Program helps schools conference-call US representatives on energy
Submitted by Eban Goodstein
*Teaching a course related to environment, energy or climate? *
Here is a great opportunity to get your students involved in high-level dialog with political leaders in Washington, DC.
The Bard Center for Environmental Policy, through our *C2C/EARTH week* project, is sponsoring state-wide and district-wide Skype dialogs across the country between campuses and their respective Senators and Congress people about climate, clean energy and green jobs.
Are you interested in having your class participate in one of these dialogs? If so, all you need to do is sign an invitation letter [we can send you an example, see email image]. That's it! We do the rest: invitation, scheduling, access to policy resources for your students, and suggested questions. We even staff the DC end of the Skype dialogs, bringing a laptop to the office of your Senator or Congressperson at the appointed time.
Once the call dates are set for *April or early May*, we will let you know. Your students can then participate directly in the dialog, offering questions to their political leaders. C2C will provide background information to help students prep on current issues related to climate, energy and jobs. Your campus AV staff will help you dial into the Skype conversation.
One example: In Pennsylvania, a consortium of schools is working with us to set up a Skype between several campuses and their two US Senators. Last year, we organized such campus to Congress conversations with 23 Senate offices, including Alexander (R-TN), Collins (R-ME), Corker (R-TN), Landrieu (D-LA), Levin (D-MI), Murkowsi (I-AK), Nelson (D-FL) and Stabenow (D-MI). Dozens of Congressmembers have also participated in these dialogs.

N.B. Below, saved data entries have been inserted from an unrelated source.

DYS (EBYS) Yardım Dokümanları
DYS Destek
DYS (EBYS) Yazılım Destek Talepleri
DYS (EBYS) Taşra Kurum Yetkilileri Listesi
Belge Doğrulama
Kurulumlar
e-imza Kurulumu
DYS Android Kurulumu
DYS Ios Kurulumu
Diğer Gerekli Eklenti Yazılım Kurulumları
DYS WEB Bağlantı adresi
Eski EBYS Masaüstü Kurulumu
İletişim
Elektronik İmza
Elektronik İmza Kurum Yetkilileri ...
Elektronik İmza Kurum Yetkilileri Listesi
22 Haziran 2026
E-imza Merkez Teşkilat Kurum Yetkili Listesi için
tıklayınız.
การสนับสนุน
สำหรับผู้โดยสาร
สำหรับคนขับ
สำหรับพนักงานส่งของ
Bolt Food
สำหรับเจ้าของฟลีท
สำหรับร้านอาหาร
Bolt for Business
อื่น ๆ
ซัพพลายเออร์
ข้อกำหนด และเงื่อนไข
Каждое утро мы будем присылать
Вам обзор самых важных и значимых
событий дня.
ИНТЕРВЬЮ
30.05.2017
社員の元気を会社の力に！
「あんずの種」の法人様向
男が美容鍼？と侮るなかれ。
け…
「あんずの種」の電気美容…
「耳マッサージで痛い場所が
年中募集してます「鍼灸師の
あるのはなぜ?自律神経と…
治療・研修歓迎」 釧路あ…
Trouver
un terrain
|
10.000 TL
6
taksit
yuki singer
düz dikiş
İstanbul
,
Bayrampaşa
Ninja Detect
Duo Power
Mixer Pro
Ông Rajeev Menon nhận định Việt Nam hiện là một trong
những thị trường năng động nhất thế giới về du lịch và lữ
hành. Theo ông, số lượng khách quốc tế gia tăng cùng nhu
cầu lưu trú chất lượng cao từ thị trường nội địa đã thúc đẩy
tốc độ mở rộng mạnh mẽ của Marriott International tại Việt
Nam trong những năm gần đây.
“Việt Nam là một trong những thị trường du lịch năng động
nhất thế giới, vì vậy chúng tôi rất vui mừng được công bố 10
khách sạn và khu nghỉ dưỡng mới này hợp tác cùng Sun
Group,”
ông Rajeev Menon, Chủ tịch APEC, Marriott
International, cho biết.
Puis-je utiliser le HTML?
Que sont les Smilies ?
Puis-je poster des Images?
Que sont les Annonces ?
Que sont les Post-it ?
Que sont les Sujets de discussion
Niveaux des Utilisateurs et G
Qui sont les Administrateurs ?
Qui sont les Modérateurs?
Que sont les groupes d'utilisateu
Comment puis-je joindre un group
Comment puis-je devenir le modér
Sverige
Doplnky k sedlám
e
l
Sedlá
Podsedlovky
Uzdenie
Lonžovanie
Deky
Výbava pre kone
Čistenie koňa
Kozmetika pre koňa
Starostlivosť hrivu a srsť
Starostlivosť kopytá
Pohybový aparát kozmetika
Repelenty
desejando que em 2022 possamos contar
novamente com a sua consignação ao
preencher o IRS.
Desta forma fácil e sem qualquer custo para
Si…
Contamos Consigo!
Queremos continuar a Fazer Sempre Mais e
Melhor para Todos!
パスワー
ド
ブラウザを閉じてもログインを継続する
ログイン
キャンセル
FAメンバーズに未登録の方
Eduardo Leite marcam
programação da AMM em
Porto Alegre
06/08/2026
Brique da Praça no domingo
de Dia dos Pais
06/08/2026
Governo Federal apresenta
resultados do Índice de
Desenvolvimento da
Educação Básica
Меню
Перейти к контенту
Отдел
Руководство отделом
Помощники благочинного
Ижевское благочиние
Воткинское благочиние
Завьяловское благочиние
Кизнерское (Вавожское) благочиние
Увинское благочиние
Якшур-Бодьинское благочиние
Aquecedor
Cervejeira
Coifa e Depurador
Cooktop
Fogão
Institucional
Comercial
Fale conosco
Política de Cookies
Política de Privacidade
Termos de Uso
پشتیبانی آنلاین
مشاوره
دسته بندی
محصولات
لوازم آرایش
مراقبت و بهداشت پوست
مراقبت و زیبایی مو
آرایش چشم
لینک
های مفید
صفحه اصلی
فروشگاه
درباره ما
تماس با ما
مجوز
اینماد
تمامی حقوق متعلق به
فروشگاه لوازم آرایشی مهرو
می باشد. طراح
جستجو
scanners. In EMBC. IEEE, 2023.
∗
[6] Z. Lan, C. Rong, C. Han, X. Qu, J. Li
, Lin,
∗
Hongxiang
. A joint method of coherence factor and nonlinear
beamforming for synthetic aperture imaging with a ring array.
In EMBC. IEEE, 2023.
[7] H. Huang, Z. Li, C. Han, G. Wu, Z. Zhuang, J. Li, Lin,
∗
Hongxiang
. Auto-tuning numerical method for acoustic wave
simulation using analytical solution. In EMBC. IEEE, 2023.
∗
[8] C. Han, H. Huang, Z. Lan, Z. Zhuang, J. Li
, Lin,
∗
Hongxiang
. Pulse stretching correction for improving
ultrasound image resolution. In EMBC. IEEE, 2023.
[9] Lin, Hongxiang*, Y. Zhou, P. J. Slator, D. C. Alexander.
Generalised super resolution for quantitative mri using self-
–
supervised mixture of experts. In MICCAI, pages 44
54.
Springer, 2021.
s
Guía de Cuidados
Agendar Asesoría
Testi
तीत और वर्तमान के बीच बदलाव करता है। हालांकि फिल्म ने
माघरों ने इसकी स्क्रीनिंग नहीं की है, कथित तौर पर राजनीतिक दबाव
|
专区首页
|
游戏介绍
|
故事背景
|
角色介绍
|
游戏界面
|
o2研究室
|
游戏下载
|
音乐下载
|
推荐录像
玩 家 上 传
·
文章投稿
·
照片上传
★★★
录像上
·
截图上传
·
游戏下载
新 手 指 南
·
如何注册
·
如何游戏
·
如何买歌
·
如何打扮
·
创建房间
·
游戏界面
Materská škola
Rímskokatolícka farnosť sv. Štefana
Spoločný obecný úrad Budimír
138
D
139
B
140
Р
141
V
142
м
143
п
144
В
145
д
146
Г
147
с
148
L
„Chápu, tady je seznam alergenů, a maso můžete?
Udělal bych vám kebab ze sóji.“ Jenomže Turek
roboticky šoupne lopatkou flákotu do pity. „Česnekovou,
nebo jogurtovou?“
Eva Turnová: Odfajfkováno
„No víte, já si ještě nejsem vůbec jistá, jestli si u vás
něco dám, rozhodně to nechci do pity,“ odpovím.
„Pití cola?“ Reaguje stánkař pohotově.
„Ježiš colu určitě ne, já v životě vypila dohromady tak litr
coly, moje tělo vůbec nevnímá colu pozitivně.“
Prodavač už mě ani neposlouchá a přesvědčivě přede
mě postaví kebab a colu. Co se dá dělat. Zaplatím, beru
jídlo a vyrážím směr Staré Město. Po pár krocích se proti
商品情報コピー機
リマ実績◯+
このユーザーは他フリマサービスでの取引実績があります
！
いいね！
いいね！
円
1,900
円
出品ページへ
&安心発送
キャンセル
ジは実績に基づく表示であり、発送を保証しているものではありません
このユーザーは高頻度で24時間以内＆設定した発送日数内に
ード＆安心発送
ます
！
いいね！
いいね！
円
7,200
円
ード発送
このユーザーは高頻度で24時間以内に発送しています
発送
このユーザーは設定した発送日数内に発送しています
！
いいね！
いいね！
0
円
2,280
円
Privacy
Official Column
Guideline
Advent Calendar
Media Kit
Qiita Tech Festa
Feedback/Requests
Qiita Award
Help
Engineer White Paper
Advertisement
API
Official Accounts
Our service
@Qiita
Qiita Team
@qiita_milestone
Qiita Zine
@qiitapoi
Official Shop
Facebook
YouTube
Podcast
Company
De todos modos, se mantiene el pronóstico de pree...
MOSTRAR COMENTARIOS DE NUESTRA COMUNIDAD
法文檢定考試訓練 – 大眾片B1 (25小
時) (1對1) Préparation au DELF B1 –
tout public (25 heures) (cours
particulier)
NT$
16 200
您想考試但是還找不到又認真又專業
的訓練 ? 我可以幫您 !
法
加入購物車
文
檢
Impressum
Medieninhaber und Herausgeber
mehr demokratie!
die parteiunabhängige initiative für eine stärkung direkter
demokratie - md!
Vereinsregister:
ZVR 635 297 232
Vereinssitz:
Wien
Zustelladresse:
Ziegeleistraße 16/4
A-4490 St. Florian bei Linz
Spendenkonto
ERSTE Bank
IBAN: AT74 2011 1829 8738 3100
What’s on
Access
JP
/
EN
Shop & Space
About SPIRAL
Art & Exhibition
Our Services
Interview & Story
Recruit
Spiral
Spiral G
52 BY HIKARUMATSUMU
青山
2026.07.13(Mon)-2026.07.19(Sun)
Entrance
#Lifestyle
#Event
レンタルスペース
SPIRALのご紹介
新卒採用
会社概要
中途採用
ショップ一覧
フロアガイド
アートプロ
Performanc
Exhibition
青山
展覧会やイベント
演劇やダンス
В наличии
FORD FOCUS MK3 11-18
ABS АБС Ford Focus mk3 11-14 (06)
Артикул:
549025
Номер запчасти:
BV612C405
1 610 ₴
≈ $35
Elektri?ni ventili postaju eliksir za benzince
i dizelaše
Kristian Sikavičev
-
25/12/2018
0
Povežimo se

Please e-mail [see email image] if you would like to learn more. With your help, we will get 100 important conversations launched between campus and Congress this Spring.
*C2C/EARTH week* is a nationwide educational dialog, not a lobbying effort. Political leaders from both sides of the aisle value these opportunities to talk about the work they do in a genuine way. Young people have the moral authority to move climate change and energy policy out of a partisan frame. For them, it is not about Republican and Democrat; it is about the future they will inherit.